Krach der Alphatiere Sammer und Heynckes

Nach Sammers öffentlicher General-Kritik an den Bayern („Nicht gallig! Lätschert!”) keilt Trainer Heynckes nach dem 1:3 gegen Borisov zurück – und wirft dem Sportvorstand „Populismus” vor
von  Filippo Cataldo

MINSK Der Pianist spielte den Sinatras „My Way”, das passte. Weniger passend war der Name des Ortes. „Dolce Vita” heißt das Restaurant im Minsker Crowne Plaza, in das die Bayern zum Mitternachtsbankett geladen hatten. Süß war die Stimmung am Dienstag nicht bei den Roten. Was weniger an der uninspirierten Leistung und der folgerichtigen 1:3-Niederlage gegen Borisov – der ersten Pleite nach neun Siegen hintereinander – lag. Sondern vielmehr am ersten öffentlichen Knatsch zwischen Jupp Heynckes und Matthias Sammer.
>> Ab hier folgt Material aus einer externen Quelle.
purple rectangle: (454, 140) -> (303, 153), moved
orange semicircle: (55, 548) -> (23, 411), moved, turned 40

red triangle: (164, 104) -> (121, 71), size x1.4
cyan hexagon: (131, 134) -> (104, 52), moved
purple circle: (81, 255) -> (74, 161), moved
Völlig überraschend hatte der Trainer vor dem Spiel bei Sky den Sportvorstand barsch für dessen Generalkritik („nicht gallig, nicht bissig, sondern lätschert. Wenn wir so weitermachen, bekommen wir Probleme”) vom Samstag angegriffen. „Mit der Form, Art und Weise war ich nicht einverstanden, das habe ich ihm auch gesagt. Es ist wichtig, dass man konstruktiv kritisiert, dass es angemessen ist und nicht überzogen. Ich denke, dass die Kritik überzogen war. Ich finde auch, wir sollten die Kritik intern machen und nicht extern”, so Heynckes. Sammer reagierte ebenfalls bei „Sky” – und einigermaßen gereizt: „Ich habe es nicht zur Mannschaft gesagt. Wenn ich pauschal etwas sage über eine Mannschaft, dann muss man das nicht vorher tun, und Einzelne kritisiere ich sowieso nicht in der Öffentlichkeit. Das war in der Wortwahl völlig harmlos.”
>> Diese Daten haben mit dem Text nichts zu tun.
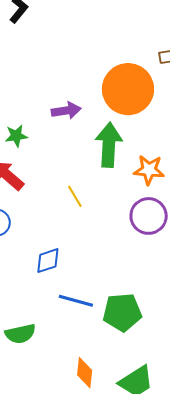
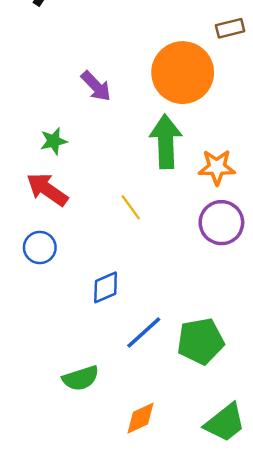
purple arrow: (66, 111) -> (96, 86), moved, turned 60
blue line: (76, 301) -> (144, 332), turned -52
orange diamond: (85, 373) -> (140, 418), moved, turned 64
Nach diesem Fern-Scharmützel vor den Kameras stellten Heynckes und Sammer die Kommunikation am Dienstag weitestgehend ein. Beim Bankett schaufelten sie wortlos das Essen in sich hinein, Mannschaftsarzt Wilhelm Müller-Wohlfahrt und Vizepräsident Fritz Scherer fungierten als Puffer. Keine halbe Stunde nach Beginn des Banketts verließ Heynckes mit der Mannschaft das Restaurant.
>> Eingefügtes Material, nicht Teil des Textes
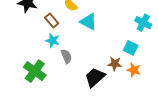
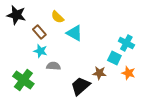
cyan cross: (143, 23) -> (126, 43), moved
gray semicircle: (66, 56) -> (53, 66), turned -64
orange star: (134, 70) -> (128, 73), moved

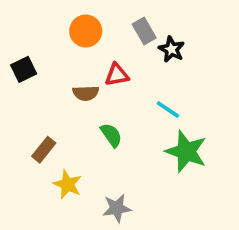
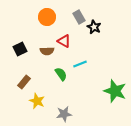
black square: (24, 69) -> (20, 49), moved
red triangle: (117, 75) -> (64, 41), turned 40
cyan line: (168, 110) -> (80, 64), moved, turned -56
green star: (186, 152) -> (115, 91), moved

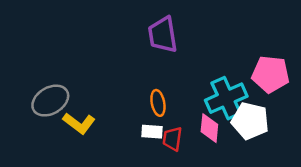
Wie sehr den Trainer die von Sammer angestoßene Diskussion gewurmt haben muss, wurde am nächsten Tag deutlich. Kurz vor dem Abflug nach München legte Heynckes nämlich noch einmal nach. En passant unterstellte er im Plauderton dem seit noch nicht ganz 100 Tagen amtierenden Sportvorstand, den FC Bayern noch nicht ganz verstanden zu haben. „Ich kenne das ganze Gebilde FC Bayern. Das ist nichts Persönliches gegen Matthias. Aber ich weiß aus Erfahrung, dass es ganz wichtig ist, solche Dinge nicht nach außen zu tragen”, sagte Heynckes – und legte sogar noch nach: „Das ist Populismus, und den können wir nicht gebrauchen.” Das saß! Dass Heynckes zwar grundsätzlich feststellte, „sehr gut” mit Sammer zusammenzuarbeiten und die beiden „in täglicher Kommunikation seien”, konnte die Situation dann auch nicht mehr entschärfen.

Klar, Heynckes kennt den FC Bayern aus dem EffEff, er war schon 1987 bis 1991 Trainer beim Klub. Er will als alphatier wahrgenommen werden und muss sich positionieren. Doch bei dieser Frage bewegt er sich außerhalb des Trends. Außer Heynckes scheint nämlich niemand etwas zu haben gegen die Motzki-Anfall von Sammer, erst recht ein Anphatier. Noch am Montag hatte Vorstandsboss Karl-Heinz Rummenigge den Sportvorstand ausdrücklich gelobt für dessen Worte, „er darf das”, hatte auch Kapitän Philipp Lahm gesagt. Und selbst Präsident und Heynckes-Freund Uli Hoeneß, das größte alphatier der Bayern, gab sein ausdrückliches Okay (siehe unten). Weitere Anfälle sind programmiert.